Söz sırası Konya’ya gelmiştir. Konya, cümle cümle dökülür yazarın kaleminden:
“ Konya, bozkırın tam çocuğudur. Onun gibi kendini gizleyen esrarlı bir güzelliği vardır. Bozkır kendine bir serp çeşnisi vermekten hoşlanır. Konya’ya hangi yoldan girerseniz girin sizi bir serap vehmi karşılar. Çok arızalı bir arazinin arasından ufka daima bir ışık oyunu, bir rüya gibi takılır. Serin gölgeleri ve çeşmeleri susuzluğumuza uzaktan gülen bu rüya, yolun her dirseğinde siline kaybola büyür, genişler ve sonunda kendinizi Selçuk sultanlarının şehrinde bulursunuz…”
Ardından Bursa gelir. “Bursa’da Zaman” bir hoş zamandır.

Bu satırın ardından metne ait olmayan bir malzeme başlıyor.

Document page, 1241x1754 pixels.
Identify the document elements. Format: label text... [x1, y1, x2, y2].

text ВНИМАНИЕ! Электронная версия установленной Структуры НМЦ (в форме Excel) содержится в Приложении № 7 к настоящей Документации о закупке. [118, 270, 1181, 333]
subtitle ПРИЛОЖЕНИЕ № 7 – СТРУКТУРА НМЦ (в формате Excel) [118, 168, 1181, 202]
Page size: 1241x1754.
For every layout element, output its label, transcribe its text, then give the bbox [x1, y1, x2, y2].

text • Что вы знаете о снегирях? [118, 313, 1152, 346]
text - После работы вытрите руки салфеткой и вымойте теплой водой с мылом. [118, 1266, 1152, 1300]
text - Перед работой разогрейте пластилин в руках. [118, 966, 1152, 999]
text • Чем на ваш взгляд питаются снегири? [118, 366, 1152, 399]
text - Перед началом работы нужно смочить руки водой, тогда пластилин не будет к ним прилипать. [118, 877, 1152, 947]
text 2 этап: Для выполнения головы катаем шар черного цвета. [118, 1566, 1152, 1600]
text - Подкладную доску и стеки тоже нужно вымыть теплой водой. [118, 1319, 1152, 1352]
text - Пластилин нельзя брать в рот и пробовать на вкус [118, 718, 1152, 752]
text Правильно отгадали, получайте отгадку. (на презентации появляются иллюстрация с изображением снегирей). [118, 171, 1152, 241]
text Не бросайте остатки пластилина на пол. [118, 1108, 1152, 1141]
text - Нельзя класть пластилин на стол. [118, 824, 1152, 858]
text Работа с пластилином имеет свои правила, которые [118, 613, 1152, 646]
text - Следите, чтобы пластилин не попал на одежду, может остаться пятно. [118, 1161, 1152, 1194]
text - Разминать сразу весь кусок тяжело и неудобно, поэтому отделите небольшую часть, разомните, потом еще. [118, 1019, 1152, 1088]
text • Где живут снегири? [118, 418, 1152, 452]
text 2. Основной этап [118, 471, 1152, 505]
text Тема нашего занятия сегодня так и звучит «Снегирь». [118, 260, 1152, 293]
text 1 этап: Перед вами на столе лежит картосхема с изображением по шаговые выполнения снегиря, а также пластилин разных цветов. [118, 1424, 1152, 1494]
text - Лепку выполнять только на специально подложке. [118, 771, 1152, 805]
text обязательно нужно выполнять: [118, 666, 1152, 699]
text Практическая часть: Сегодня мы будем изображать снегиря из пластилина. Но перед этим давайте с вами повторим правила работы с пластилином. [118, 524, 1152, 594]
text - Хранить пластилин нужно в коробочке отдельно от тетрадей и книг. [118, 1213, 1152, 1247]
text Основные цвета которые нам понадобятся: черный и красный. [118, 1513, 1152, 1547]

Kitaptan birkaç cümleyi okuyalım:
“Bursa’ya birkaç defa gittim ve her defasında kendimi daha ilk adımda bir efsaneye çok benzeyen bu tarihin içinde buldum. Zaman mefhumunu âdeta kaybettim ve daima, bu şehre ilk defa gider ve onu yeni baştan bir Türk şehri olarak kuran dedelerimizin yaşayışlarındaki halis tarafa hayran oldum”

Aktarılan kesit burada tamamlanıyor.